I teach two sections of eleventh grade American Literature and spend the remainder of my day working as our school’s instructional coach. In the hybrid role, I’m constantly trying to juggle “best practices” for the teaching profession AND provide the optimal classroom experience for my very own students. But far too often, the task can seem insurmountable.

The instructional coach in me knows that teaching to mastery is the wave of the future, and that detailed, narrative feedback is the fastest and most efficient way to improve individual student performance over time.

BUT…

The classroom teacher in me still has to give quarterly progress reports and the traditional letter-based grading. And all that narrative stuff takes a TON of time.

Not ideal.

Further compounding the matter: most progress reports and online report card grading software programs typically offer users the chance to input a letter grade and accompany it with any one of a number of a handful of generic comments from a one-size fits all bank of blase and frequently quoted teacher aphorisms (“More effort is needed,” “Progressing satisfactorily.”). But the pro-forma approach to line item comments often feel mechanical and lacking specificity — so students don’t even bother to read them. I know that students learn best when provided with specific, actionable feedback expediently (S.A.F.E.!) — but going into detail with blow-by-blow recaps of five whole weeks worth of effort (for each student)?

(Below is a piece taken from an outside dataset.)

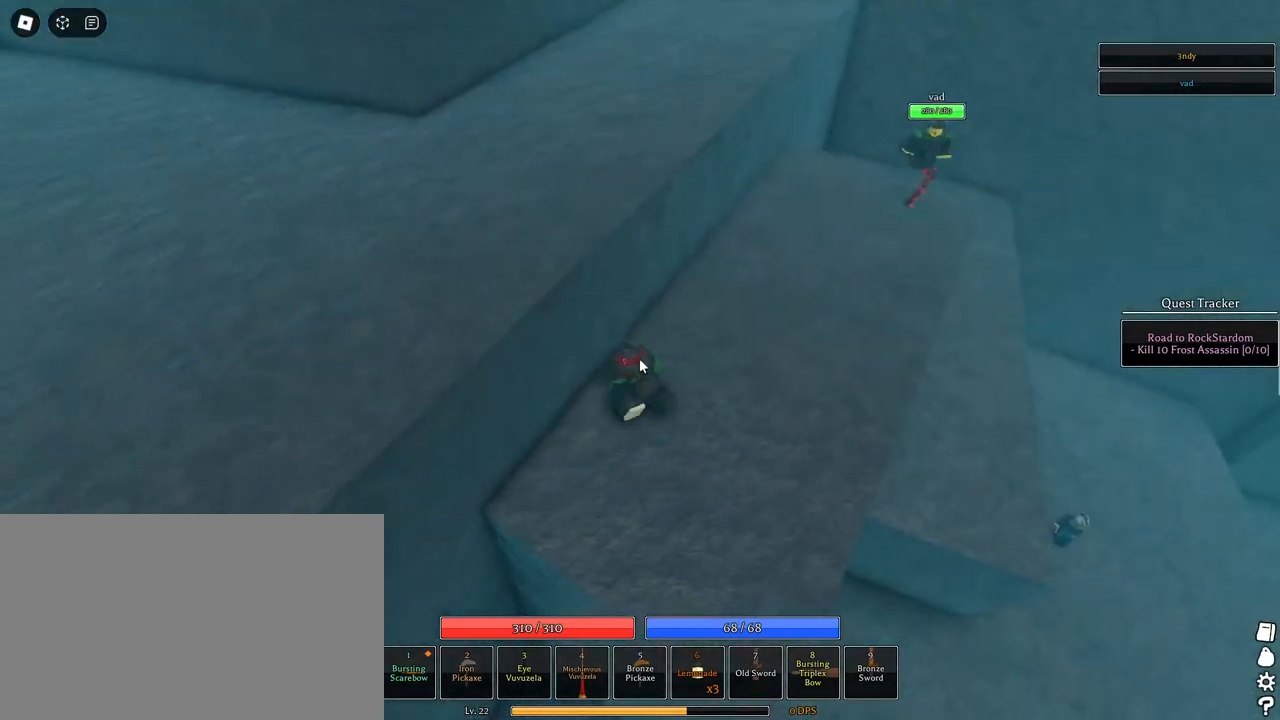
{"keys": ["space", "w"], "mouse": ["right"], "events": [[33, "s", "up"], [83, "mouse_right", "down"], [83, "shift", "up"], [83, "space", "down"], [133, "space", "up"], [217, "space", "down"], [217, "w", "down"], [317, "space", "up"], [367, "a", "up"], [367, "space", "down"], [450, "space", "up"], [500, "space", "down"]]}
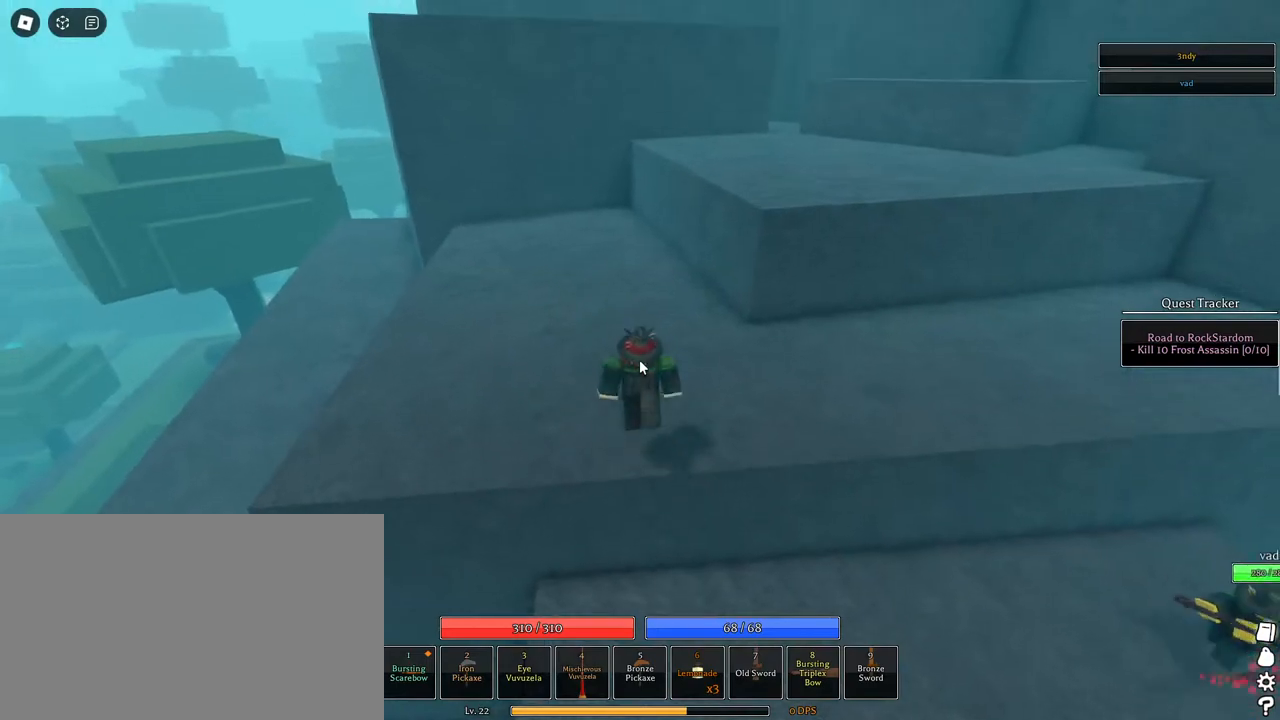
{"keys": ["w"], "mouse": [], "events": [[150, "shift", "down"], [150, "space", "up"], [283, "mouse_right", "up"], [283, "shift", "up"], [383, "q", "down"], [467, "q", "up"]]}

That takes a TREMENDOUS amount of time. And most classroom teachers simply don’t have it.

So I decided to use Google Forms to kill two birds with one stone — offering more detailed feedback for my students, AND creating a system of lightning fast grading on my end. All told, I managed to hammer out unique and detailed paragraph’s worth of custom-tailored feedback for 43 different student progress reports in…

So I figured I’d share the love in today’s blog entry to help you do the same. Ready for the secret recipe?

Three steps to saving yourself SO. MUCH. TIME. when providing narrative comments (for projects, report cards, or progress reports) in the future:

  1. Create a Google Form that only you can fill out, and write one question each for the 4 or 5 different skills or areas of focus that you’d like to offer feedback on for this assignment / quarter / progress report.
  2. For each question, create a drop-down menu of item options with *actual human sentences* offering common points of praise or improvement.
  3. Complete the form once for each student just by clicking buttons on the drop-down menus. The unique results for each student will automatically be collected in different rows of an attached spreadsheet — which you can copy and paste right on over to your online grade book software.